Skin Rashes, Infections, and Wounds - Should You Postpone Your Surgery?
Our staff at Jefferson Plastic Surgery understands your desire to have the best possible outcome from your cosmetic surgical procedure. Our highly qualified surgeons are committed to fulfilling that desire for you, starting from your first consultation visit to your final follow-up visit.
Part of that commitment is patient education to ensure that you understand when it may be necessary to postpone your surgery to a later date. One of the most common examples of this is any sort of skin issue, such as a rash, infection, or wound.
Read on to understand the dangers that can come from any sort of cut or break in the skin when you come in for surgery, as well as how to recognize the signs of an infection that may result in the need to postpone your surgery until your skin infection has cleared up.

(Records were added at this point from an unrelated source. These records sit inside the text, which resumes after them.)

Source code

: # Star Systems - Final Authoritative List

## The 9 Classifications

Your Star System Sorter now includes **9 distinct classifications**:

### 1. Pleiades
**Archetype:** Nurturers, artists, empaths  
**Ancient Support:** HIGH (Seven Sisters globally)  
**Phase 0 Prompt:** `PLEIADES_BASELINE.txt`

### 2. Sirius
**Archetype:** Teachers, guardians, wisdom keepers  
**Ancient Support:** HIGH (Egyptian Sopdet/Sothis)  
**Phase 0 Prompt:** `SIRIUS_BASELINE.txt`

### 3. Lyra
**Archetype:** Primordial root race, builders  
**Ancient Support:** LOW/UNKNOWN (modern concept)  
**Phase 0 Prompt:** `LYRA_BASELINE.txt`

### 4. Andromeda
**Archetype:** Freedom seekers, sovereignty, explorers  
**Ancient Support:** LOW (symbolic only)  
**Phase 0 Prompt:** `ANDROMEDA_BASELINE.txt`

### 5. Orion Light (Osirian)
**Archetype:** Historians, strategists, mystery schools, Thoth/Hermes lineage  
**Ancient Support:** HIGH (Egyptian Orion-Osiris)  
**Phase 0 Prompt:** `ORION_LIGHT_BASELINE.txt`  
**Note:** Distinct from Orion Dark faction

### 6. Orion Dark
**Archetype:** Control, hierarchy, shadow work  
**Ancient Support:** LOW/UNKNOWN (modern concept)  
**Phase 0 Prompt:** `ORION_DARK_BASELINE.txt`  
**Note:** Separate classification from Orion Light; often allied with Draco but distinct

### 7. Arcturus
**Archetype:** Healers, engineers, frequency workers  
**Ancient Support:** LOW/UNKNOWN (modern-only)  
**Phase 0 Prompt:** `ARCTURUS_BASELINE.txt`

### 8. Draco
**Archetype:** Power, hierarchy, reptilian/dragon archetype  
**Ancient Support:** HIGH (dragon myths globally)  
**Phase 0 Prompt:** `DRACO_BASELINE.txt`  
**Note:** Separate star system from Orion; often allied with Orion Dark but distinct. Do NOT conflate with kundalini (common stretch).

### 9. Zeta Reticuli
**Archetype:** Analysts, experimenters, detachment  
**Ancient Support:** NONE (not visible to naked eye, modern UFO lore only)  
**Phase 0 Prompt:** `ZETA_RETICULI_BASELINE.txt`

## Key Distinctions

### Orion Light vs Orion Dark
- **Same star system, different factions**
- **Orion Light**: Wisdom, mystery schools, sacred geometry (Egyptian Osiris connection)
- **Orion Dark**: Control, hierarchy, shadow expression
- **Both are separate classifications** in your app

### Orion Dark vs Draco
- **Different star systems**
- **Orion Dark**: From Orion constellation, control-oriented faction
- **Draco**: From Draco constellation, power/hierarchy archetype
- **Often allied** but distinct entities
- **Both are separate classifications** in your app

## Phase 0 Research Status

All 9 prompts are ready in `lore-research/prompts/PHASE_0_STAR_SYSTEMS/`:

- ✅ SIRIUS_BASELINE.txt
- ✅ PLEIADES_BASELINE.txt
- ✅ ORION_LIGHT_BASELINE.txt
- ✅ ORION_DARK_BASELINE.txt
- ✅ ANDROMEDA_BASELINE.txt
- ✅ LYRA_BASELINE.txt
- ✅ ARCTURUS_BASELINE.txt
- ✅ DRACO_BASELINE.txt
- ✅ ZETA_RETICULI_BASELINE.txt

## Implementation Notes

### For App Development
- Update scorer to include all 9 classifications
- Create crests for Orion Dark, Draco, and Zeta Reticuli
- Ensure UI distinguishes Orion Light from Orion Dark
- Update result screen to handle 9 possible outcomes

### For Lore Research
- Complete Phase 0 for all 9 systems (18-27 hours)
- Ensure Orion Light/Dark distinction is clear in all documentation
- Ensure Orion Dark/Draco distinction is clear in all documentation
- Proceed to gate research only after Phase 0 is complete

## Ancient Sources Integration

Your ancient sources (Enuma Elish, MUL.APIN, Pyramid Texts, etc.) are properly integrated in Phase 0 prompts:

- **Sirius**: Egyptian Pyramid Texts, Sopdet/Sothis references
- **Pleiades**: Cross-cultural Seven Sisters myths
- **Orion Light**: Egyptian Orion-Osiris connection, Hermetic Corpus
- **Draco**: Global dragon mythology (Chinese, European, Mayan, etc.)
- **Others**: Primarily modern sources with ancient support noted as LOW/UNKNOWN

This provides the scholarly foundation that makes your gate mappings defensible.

Skin Rashes, Wounds, and Cellulitis
The human skin is one of the most impressive parts of your body’s defense system because it can fight off invasion from foreign bodies. Not only is it the single largest barrier against such bodies, but it also includes healthy bacteria that have a protective purpose.
However, if you develop a rash, wound, or even a small cut, this may allow bacteria to get into the body itself, leading to a type of infection known as cellulitis. The two most common bacterial strains that can lead to cellulitis are streptococcus and staphylococcus.
While surgical incisions are the most common risk factor for cellulitis, as you may have either large or multiple incisions at more than one site, even a small break in the skin that happens days prior to surgery can be all it takes to allow streptococcus or staphylococcus bacteria to set in. Something as minor as an insect bite, a skinned knee, or a hangnail is all that is needed.
Signs and Symptoms of a Cellulitis Infection
The most common sign of cellulitis is redness around the area of the rash, cut, or wound that will expand outward very rapidly. It may also feel tender, painful, or hot in the area. You may also notice that the area will look swollen and shiny.
The best way to prevent a skin infection that could turn into cellulitis before your scheduled surgery is to be diligent about washing your hands with unscented, mild soap. However, don’t overdo it, as dry skin can crack. If your skin is normally on the dry side, drink extra water and invest in a good quality lotion (although don’t apply it in the area where your incisions will be).
Finally, regularly check the skin in the area of the surgical site starting a week or two prior to surgery, particularly if it is an area where you normally shave.
Our staff understands how much you are looking forward to seeing the final results from your surgery. This is why we will start working with you before your surgery about the concern of any cuts or rashes on your skin so that they can be addressed prior to your surgery.